Monday, August 1, 2011

Retorno




Saberá ainda esta mente deixar escorrer pensamentos envoltos em palavras humanas, cruas, arrancadas àquela que em tempos foi a minha essência?


Escolham o lugar, acomodem-se na sala da minha existência, convido-vos a sentar e a partilhar deste retorno...
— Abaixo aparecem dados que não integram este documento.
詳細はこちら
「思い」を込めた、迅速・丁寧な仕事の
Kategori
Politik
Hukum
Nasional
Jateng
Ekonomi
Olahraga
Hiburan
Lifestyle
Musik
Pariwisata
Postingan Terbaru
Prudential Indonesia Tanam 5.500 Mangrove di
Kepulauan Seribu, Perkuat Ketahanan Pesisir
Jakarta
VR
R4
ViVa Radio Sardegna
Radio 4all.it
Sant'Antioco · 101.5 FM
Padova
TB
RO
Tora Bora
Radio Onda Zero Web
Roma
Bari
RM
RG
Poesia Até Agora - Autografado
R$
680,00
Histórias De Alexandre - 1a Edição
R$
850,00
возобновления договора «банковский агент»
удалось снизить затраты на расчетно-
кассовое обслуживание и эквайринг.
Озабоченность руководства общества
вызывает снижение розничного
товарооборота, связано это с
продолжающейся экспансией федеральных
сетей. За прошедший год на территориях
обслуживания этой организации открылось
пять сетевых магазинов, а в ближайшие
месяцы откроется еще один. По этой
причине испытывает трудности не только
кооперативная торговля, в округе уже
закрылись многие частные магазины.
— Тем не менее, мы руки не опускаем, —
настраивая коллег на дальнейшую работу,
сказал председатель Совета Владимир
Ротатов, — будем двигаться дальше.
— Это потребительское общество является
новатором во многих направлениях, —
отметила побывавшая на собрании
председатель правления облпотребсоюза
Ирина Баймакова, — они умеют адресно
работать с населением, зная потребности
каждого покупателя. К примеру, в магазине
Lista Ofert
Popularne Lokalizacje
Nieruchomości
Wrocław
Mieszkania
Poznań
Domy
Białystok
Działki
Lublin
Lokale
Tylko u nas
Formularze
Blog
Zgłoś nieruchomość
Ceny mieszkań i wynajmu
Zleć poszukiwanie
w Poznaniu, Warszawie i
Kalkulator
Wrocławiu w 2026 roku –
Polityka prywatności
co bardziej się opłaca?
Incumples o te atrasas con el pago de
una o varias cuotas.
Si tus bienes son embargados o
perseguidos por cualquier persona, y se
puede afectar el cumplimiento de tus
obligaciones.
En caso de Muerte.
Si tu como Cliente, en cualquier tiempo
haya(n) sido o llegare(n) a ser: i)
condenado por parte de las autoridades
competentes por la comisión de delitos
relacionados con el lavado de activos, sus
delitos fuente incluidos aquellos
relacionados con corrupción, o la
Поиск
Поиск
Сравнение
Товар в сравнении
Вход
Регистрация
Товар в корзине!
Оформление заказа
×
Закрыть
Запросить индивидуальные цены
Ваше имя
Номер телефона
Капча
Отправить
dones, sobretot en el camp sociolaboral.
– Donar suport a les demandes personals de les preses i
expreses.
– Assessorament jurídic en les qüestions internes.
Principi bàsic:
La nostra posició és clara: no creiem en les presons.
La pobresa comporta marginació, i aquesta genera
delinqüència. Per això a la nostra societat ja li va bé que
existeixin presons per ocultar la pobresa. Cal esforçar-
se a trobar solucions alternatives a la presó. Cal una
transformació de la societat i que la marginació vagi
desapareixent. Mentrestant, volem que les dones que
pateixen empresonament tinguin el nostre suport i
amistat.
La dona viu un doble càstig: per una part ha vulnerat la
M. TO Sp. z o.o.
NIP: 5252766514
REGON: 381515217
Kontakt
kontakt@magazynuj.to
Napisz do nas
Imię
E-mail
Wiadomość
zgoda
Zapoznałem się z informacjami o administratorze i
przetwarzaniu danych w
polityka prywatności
Ressoam murmúrios nas masmorras onde me encontro, permiti-me mais uma vez descer a férrea escadaria da minha alma, chegar ao âmago do meu ser, do meu eu... Sopram vozes abafadas da culpa, sinto o lento e frio respirar desses espectros sem corpo, fantasmagóricos, invisíveis presenças que se tomam por remorsos, reis sem trono que juraram jamais abandonar este sepulcro, sinto-os vigilantes.
Olho em volta... sinto o negro abraço da revolta, iluminam-se as relíquias, quadros suspensos no vazio, imortalizados em pinturas sem cor, sem traço, sem conteúdo mas eu vejo, nitidamente, todos esses momentos de dor, de perda em que a incapacidade de alterar os desígnios foram setas banhadas em ferrugem lançadas sem erro ao coração, à mente, à alma onde me encontro. Percebo que alguns desses quadros são meras molduras sem forma, inacabados, expectantes pelo seu momento de exibir a arte da perda, aguardam... Abandono a sala da morte e deambulo, não controlo este caminhar, não me é possível, permiti-me a esta viagem.
O meu corpo move-se, a minha mente são estilhaços, ensanguentados, sinto o quente e espesso perfume que deles escorre. O meu corpo jaz agora nas lajes que anteriormente me suportavam, só a minha mente percorre o mistério desta nocturna viagem. Sinto-me no limiar da consciência, preso à dúbia realidade por frágeis fios de uma seda gasta, ecoam estridentes gritos, insistentes, persistentes acusadores de um não conseguir jamais sair das masmorras de mim... Gargalhadas de um prazer doentio julgam-se vitoriosas, festejam pelo supremo desfecho que por tanto têm ansiado. Mas não, doentias gárgulas do desterro, se não me venceram em tempos passados também ainda não será desta vez, enganam-se podres seres, parasitas do medo, ainda não será desta vez... Fecho os olhos, sangue, lágrimas, medo, desespero serão para sempre meus mas não é tempo de me entregar, ilusória tentação de eterna paz, ainda não. Tento mover este corpo petrificado, como seria tão mais fácil resistir a este esforço, deixar-me permanecer pétrea estátua, mas eu sei que consigo. Gritos de dor são arrancados quais suplícios infligidos por uma tortura a que me permiti retornar, a minha mão direita move-se lentamente, tão lentamente. Encharcado pelas lágrimas incessantes, pelo sangue quente, pela asquerosa sujidade deste lugar consigo repousar a minha mão no meu ombro esquerdo, consigo alcançar o talismã que permite o adormecer desta minha faceta, cortante espada deste mundo... Sinto o turvar da visão, a náusea antecedente ao vómito, tudo à minha volta num imparável rodopiar... Horas, minutos, segundos na veloz vertigem do acabar... Abro os olhos, venci o pesadelo, a viagem ao obscuro submundo da minha consciência, ainda não foi desta vez.



Agradeço o vosso silêncio, podeis abandonar a sala. Até breve.